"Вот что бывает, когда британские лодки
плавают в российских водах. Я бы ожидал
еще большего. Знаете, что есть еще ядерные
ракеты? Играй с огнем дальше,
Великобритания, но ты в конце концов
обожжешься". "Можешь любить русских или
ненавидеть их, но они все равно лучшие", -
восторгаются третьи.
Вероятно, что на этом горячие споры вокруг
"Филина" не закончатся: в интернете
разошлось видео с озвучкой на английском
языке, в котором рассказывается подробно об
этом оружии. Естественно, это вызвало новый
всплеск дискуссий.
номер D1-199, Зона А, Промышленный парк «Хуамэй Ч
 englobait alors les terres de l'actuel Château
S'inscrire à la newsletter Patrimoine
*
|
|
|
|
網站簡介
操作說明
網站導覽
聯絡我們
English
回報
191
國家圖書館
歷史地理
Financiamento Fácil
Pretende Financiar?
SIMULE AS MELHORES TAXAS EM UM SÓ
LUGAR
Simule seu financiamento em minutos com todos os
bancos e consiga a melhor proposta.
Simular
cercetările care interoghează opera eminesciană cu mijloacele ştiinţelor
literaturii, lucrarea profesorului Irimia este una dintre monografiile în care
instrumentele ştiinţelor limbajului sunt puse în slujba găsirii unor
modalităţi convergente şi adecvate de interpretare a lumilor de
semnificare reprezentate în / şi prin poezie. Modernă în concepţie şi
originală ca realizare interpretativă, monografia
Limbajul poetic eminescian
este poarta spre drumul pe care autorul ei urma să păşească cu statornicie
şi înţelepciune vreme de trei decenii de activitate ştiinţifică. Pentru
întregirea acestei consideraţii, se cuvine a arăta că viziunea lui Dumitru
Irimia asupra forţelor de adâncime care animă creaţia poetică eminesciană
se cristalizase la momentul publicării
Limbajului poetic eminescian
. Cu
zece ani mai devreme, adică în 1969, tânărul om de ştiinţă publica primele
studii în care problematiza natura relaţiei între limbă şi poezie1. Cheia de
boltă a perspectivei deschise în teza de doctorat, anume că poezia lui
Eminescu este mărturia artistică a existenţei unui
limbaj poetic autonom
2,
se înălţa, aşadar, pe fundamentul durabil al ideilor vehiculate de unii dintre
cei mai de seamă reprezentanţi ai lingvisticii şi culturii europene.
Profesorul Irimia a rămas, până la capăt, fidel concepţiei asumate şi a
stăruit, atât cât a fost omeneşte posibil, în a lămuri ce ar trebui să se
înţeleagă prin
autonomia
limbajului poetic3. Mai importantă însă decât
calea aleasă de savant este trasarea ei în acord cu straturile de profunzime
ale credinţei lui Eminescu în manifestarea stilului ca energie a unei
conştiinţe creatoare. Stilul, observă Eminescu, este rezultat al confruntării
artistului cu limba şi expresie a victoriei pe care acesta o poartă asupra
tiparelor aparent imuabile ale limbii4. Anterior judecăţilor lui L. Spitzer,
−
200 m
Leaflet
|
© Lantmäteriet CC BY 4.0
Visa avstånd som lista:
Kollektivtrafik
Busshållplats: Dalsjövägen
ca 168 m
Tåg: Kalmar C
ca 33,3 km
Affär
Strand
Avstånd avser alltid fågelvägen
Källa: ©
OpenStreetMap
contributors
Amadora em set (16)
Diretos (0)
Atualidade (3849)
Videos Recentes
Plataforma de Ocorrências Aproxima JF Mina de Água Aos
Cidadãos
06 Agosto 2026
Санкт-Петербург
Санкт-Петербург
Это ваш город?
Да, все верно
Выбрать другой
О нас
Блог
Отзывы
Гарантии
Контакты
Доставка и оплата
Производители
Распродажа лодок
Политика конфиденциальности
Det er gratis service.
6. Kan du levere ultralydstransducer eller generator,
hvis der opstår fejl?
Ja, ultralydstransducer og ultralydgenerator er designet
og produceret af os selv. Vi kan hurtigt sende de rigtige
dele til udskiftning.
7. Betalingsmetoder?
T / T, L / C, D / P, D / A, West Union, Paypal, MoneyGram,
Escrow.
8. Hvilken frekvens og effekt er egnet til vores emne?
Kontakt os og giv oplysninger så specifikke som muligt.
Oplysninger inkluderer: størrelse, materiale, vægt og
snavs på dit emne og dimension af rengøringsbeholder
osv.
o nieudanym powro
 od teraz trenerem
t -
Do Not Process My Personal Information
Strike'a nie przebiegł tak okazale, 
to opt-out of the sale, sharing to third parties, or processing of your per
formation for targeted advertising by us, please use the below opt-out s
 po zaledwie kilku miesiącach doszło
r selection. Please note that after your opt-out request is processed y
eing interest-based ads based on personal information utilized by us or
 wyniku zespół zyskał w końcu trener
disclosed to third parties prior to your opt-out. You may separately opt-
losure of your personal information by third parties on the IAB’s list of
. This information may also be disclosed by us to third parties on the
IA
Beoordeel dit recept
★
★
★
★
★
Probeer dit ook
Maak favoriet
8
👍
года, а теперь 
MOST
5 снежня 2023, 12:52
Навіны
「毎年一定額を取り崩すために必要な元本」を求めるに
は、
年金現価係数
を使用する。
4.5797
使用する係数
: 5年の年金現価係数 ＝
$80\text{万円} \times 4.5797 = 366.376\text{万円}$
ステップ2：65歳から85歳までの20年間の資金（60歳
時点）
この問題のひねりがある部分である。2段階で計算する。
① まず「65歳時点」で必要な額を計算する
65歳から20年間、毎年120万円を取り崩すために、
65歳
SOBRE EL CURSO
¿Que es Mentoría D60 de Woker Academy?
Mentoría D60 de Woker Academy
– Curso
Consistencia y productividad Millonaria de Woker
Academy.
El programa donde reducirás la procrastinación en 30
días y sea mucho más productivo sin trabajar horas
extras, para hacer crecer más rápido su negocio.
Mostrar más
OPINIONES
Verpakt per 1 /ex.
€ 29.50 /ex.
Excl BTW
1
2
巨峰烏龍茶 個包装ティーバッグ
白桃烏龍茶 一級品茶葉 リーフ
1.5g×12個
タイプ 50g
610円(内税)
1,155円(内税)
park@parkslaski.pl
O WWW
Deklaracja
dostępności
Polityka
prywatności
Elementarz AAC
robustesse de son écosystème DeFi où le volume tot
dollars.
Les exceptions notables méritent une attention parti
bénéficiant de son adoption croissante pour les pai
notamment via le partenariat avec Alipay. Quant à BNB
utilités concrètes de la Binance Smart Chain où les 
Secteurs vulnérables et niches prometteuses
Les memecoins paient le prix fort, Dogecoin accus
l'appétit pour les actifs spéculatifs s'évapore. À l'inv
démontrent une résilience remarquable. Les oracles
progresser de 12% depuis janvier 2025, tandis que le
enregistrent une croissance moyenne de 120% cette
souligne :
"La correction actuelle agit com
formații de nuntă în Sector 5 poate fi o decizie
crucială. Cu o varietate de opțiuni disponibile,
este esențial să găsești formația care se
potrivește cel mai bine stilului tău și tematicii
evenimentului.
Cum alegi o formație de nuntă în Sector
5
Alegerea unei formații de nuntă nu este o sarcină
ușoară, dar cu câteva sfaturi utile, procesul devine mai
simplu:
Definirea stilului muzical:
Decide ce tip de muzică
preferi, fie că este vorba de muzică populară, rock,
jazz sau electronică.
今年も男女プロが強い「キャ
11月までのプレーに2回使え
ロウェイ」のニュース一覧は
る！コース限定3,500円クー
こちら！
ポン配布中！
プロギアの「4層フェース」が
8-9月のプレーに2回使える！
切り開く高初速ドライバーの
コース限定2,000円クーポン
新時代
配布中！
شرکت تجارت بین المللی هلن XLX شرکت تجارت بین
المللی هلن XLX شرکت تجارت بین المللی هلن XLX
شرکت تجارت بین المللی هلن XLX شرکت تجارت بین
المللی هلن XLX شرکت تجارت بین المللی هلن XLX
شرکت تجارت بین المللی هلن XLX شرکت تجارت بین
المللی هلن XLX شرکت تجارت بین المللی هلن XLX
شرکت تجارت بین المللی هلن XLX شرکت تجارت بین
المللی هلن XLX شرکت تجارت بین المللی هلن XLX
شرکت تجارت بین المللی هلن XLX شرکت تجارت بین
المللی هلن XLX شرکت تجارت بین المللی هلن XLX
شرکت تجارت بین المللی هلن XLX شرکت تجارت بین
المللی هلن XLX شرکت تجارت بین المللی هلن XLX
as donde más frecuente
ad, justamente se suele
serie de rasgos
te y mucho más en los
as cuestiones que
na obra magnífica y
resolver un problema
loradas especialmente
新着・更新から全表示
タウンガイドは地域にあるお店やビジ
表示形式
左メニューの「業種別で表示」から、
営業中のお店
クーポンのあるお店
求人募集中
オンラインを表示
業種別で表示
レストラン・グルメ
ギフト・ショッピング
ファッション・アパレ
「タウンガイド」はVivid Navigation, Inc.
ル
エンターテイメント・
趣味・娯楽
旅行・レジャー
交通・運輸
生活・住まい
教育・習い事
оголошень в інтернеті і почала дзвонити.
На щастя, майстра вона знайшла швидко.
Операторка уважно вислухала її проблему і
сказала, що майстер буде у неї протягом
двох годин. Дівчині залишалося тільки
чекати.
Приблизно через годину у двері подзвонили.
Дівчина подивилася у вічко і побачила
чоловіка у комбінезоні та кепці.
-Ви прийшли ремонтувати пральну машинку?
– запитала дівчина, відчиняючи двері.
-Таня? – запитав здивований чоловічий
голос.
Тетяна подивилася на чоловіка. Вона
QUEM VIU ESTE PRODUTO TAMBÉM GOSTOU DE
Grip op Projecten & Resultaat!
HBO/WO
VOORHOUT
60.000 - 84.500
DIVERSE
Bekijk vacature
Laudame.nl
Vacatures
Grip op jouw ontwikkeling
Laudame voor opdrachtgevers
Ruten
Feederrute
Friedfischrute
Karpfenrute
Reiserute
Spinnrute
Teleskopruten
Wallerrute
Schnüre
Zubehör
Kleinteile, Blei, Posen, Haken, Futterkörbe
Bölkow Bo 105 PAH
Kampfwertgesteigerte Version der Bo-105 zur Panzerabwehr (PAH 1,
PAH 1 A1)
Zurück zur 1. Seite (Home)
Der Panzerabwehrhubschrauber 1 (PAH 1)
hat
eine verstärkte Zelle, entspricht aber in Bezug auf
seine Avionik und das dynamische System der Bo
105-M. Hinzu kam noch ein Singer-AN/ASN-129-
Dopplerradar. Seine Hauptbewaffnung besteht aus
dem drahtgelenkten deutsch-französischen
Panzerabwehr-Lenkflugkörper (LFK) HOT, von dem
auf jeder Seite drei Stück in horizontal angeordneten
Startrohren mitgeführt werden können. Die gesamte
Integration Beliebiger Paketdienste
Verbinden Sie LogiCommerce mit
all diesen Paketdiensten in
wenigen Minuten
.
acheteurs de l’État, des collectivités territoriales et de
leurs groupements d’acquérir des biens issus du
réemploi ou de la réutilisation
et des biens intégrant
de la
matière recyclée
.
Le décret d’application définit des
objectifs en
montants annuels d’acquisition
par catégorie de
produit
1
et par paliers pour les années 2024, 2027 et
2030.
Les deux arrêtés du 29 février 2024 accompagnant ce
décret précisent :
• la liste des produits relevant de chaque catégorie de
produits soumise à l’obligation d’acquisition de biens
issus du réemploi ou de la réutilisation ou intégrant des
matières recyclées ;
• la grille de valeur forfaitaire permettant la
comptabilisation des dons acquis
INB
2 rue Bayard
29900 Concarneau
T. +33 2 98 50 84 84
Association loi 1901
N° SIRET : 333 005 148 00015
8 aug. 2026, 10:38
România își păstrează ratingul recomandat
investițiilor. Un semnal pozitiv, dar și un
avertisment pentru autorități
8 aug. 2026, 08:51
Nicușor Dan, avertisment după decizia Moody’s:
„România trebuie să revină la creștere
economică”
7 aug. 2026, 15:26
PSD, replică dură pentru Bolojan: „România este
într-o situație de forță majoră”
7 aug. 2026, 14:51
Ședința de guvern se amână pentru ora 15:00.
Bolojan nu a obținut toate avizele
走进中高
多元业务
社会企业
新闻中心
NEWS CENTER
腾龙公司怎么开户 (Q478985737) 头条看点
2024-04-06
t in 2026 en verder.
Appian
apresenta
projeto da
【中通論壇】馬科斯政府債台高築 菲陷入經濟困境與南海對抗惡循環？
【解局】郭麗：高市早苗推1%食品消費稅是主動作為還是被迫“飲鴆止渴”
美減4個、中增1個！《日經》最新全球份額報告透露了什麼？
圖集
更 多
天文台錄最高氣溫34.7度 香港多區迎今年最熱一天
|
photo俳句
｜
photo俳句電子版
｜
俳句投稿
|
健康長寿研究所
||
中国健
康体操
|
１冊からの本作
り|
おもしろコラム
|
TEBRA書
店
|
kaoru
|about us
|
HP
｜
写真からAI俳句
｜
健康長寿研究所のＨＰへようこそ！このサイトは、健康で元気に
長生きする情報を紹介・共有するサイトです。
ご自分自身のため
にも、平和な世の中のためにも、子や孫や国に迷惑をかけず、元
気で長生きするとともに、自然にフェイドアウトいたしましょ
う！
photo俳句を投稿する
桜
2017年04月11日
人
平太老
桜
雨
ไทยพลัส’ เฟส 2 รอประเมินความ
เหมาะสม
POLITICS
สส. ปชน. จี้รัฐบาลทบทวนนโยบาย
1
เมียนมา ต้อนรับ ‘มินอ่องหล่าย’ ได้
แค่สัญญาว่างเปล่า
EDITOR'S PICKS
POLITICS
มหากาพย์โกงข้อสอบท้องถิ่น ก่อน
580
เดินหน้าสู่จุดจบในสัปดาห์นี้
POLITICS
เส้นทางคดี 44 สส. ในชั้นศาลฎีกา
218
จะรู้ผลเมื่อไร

(WHAT TO PRODUCE): In the entries above, take the line containing "2017年04月11日" and each later line through the last, and repeat them exactly. Output nothing else.

(EXERCISE SOLUTION):
2017年04月11日
人
平太老
桜
雨
ไทยพลัส’ เฟส 2 รอประเมินความ
เหมาะสม
POLITICS
สส. ปชน. จี้รัฐบาลทบทวนนโยบาย
1
เมียนมา ต้อนรับ ‘มินอ่องหล่าย’ ได้
แค่สัญญาว่างเปล่า
EDITOR'S PICKS
POLITICS
มหากาพย์โกงข้อสอบท้องถิ่น ก่อน
580
เดินหน้าสู่จุดจบในสัปดาห์นี้
POLITICS
เส้นทางคดี 44 สส. ในชั้นศาลฎีกา
218
จะรู้ผลเมื่อไร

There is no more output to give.